Sur scène, côte à côte, aucun sourire, aucun contact visuel entre les présidents congolais et rwandais. Chacun fixe les yeux droits devant lui. Dans leurs allocutions respectives, Paul Kagame et Félix Tshisekedi ont admis que la mise en œuvre de l’accord serait « difficile » et « semée d’embûches ». Donald Trump, lui, visiblement satisfait, croit en un « grand miracle ». Une formule qui tranche avec la froideur ambiante.
Ce que dit le texte
Le document signé, les Washington Accords for Peace and Stability ou les Accords de Washington pour la paix et la stabilité, se veut une refonte complète du processus engagé depuis plusieurs mois et révèle également un tournant : les États-Unis reprennent la main sur un dossier longtemps laissé aux mécanismes africains et onusiens, avec une volonté très claire de stabiliser la région pour protéger leurs intérêts économiques et sécuritaires.
A cet effet, le texte prévoit notamment un cessez-le-feu immédiat, l’arrêt de tout soutien — direct ou indirect — aux groupes armés, et un retrait graduel et vérifiable du M23, sous supervision conjointe des États-Unis, de l’ONU et de l’Union africaine.

L’accord instaure également un mécanisme bilatéral de coopération sécuritaire, comprenant des patrouilles coordonnées à la frontière, un partage de renseignements et une commission de suivi installée à Nairobi.
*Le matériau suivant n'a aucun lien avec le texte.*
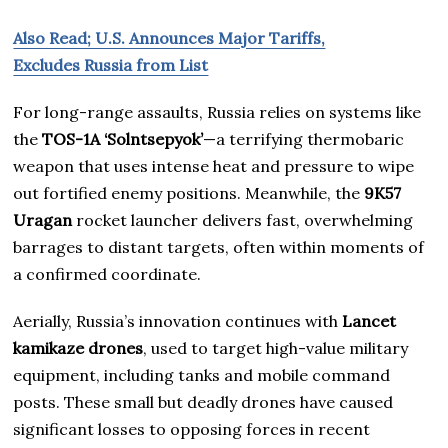
Also Read; U.S. Announces Major Tariffs,
Excludes Russia from List
For long-range assaults, Russia relies on systems like
the
TOS-1A ‘Solntsepyok’
—a terrifying thermobaric
weapon that uses intense heat and pressure to wipe
out fortified enemy positions. Meanwhile, the
9K57
Uragan
rocket launcher delivers fast, overwhelming
barrages to distant targets, often within moments of
a confirmed coordinate.
Aerially, Russia’s innovation continues with
Lancet
kamikaze drones
, used to target high-value military
equipment, including tanks and mobile command
posts. These small but deadly drones have caused
significant losses to opposing forces in recent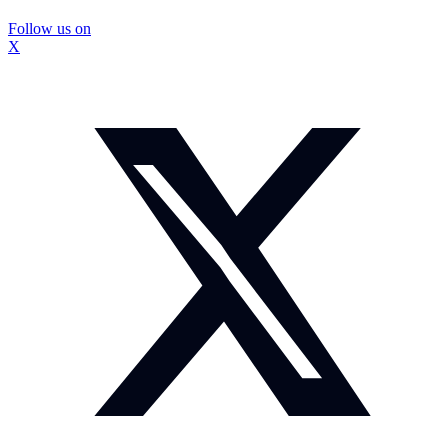
Follow us on
X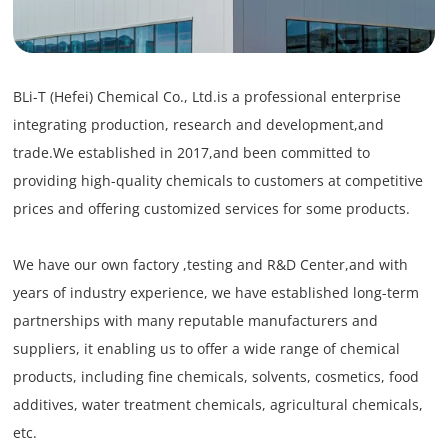
BLi-T (Hefei) Chemical Co., Ltd.is a professional enterprise
integrating production, research and development,and
trade.We established in 2017,and been committed to
providing high-quality chemicals to customers at competitive
prices and offering customized services for some products.
We have our own factory ,testing and R&D Center,and with
years of industry experience, we have established long-term
partnerships with many reputable manufacturers and
suppliers, it enabling us to offer a wide range of chemical
products, including fine chemicals, solvents, cosmetics, food
additives, water treatment chemicals, agricultural chemicals,
etc.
Sur le plan économique, un volet inédit créé un « corridor minier transparent », chargé d’assurer que les minerais stratégiques tels que le coltan, le cobalt ou le lithium ne financent plus les groupes armés. Un processus dans lequel les États-Unis joueront un rôle central dans la certification.
Des zones d’ombre
Sur le papier, les avancées sont majeures. Mais plusieurs zones d’ombre subsistent encore : aucune sanction contraignante n’est précisée en cas de non-respect, et la réussite de l’accord repose entièrement sur la volonté politique de Kinshasa et Kigali.
Du côté congolais, une source proche de la délégation évoque un accord arraché sous une « intense pression internationale”. Kigali, pour sa part, met en avant la priorité absolue de sa « sécurité nationale” et tient à éviter toute impression de capitulation.

À la veille de la signature de cet accord, de violents combats ont encore opposé l’armée congolaise et le M23 dans plusieurs localités du Sud-Kivu. Un rappel brutal du fossé entre les engagements diplomatiques et la réalité des armes.